YOUR OBJECTIVE
Copy out everything in the entries, from the line containing "elevation (m): 250" down to the last line, with both ends included.
────────
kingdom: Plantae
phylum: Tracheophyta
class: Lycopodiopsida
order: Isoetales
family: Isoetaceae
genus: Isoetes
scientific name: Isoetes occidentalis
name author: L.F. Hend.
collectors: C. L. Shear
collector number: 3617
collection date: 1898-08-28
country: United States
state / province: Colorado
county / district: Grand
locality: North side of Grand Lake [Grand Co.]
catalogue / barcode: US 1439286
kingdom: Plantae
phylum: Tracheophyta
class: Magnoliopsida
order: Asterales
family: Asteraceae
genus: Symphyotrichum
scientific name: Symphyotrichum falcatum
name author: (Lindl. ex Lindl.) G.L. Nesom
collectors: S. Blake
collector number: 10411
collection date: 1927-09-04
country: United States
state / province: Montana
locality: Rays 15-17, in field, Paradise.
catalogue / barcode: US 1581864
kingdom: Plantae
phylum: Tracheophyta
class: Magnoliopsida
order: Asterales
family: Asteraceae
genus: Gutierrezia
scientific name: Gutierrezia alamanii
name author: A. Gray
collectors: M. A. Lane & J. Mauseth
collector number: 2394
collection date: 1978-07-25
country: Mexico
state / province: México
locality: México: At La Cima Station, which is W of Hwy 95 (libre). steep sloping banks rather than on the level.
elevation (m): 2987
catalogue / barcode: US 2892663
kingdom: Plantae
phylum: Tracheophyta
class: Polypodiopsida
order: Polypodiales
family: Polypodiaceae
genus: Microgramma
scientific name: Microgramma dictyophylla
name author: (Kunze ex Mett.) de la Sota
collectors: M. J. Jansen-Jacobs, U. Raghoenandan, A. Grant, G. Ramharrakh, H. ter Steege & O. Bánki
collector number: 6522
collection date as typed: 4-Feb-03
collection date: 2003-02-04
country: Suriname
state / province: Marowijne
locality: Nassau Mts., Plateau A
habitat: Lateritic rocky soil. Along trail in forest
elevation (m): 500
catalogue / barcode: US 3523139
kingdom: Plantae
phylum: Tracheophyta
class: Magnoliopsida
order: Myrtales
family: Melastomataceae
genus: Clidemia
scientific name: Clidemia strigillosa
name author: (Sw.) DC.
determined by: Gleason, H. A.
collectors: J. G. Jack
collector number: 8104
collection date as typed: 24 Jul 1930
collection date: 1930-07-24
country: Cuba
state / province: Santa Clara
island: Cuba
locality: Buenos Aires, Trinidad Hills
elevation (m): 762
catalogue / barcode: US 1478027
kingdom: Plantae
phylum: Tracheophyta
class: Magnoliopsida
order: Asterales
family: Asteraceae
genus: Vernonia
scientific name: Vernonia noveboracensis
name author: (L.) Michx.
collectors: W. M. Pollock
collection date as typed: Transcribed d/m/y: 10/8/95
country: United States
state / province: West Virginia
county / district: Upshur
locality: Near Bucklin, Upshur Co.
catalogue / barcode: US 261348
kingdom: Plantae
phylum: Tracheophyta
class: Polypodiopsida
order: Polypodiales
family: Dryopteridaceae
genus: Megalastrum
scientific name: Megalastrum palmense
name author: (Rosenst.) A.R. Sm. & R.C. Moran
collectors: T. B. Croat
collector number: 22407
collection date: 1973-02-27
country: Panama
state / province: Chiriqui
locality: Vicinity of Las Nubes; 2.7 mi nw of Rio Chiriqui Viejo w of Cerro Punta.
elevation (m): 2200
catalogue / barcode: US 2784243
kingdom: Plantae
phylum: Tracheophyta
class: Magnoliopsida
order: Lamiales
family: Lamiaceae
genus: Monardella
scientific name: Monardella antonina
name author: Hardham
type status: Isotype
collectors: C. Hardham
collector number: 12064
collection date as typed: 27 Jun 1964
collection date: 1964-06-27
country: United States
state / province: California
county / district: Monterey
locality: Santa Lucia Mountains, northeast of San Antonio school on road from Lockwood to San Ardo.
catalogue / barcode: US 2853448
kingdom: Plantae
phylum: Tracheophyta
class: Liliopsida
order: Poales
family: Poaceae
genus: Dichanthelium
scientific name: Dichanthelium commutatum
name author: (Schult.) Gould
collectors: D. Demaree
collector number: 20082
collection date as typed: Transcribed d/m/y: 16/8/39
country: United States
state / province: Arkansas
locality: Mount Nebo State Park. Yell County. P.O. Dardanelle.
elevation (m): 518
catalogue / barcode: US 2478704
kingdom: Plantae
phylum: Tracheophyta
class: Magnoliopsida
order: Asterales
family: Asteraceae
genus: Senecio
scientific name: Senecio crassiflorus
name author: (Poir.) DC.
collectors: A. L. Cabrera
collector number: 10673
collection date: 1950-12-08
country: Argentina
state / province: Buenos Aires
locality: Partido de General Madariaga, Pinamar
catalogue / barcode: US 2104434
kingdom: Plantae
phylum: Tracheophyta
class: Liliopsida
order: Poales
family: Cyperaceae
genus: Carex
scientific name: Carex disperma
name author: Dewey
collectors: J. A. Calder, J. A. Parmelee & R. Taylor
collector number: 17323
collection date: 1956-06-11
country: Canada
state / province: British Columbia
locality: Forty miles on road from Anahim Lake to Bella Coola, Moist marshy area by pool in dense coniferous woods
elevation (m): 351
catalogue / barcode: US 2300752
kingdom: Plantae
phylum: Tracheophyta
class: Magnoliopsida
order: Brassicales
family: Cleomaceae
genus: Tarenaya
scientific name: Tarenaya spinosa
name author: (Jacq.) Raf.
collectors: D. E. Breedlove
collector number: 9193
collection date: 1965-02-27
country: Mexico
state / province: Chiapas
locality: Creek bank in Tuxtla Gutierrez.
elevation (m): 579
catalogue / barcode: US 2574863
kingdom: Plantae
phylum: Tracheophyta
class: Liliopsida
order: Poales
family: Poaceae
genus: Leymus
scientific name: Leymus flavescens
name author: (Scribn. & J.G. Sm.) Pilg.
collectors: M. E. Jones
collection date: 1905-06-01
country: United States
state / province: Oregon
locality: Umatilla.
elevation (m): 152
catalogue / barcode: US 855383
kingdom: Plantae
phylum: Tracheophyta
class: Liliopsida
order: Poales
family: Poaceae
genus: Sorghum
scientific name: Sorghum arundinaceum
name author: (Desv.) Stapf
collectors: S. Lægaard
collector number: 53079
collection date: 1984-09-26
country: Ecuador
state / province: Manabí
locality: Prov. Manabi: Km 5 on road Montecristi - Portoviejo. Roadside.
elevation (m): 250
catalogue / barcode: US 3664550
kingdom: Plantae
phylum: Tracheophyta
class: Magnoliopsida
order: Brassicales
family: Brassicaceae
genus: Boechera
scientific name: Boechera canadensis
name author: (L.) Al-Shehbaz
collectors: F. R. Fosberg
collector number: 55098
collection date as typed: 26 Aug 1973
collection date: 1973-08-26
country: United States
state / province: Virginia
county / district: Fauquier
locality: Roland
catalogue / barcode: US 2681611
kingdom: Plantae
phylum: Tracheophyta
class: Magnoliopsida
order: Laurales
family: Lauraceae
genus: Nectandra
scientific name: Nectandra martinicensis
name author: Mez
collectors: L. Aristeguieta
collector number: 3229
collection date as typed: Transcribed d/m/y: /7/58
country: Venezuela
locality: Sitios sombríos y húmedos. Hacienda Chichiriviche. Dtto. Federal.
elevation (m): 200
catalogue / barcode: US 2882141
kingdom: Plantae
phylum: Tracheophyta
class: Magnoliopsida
────────
FULL RESPONSE
elevation (m): 250
catalogue / barcode: US 3664550
kingdom: Plantae
phylum: Tracheophyta
class: Magnoliopsida
order: Brassicales
family: Brassicaceae
genus: Boechera
scientific name: Boechera canadensis
name author: (L.) Al-Shehbaz
collectors: F. R. Fosberg
collector number: 55098
collection date as typed: 26 Aug 1973
collection date: 1973-08-26
country: United States
state / province: Virginia
county / district: Fauquier
locality: Roland
catalogue / barcode: US 2681611
kingdom: Plantae
phylum: Tracheophyta
class: Magnoliopsida
order: Laurales
family: Lauraceae
genus: Nectandra
scientific name: Nectandra martinicensis
name author: Mez
collectors: L. Aristeguieta
collector number: 3229
collection date as typed: Transcribed d/m/y: /7/58
country: Venezuela
locality: Sitios sombríos y húmedos. Hacienda Chichiriviche. Dtto. Federal.
elevation (m): 200
catalogue / barcode: US 2882141
kingdom: Plantae
phylum: Tracheophyta
class: Magnoliopsida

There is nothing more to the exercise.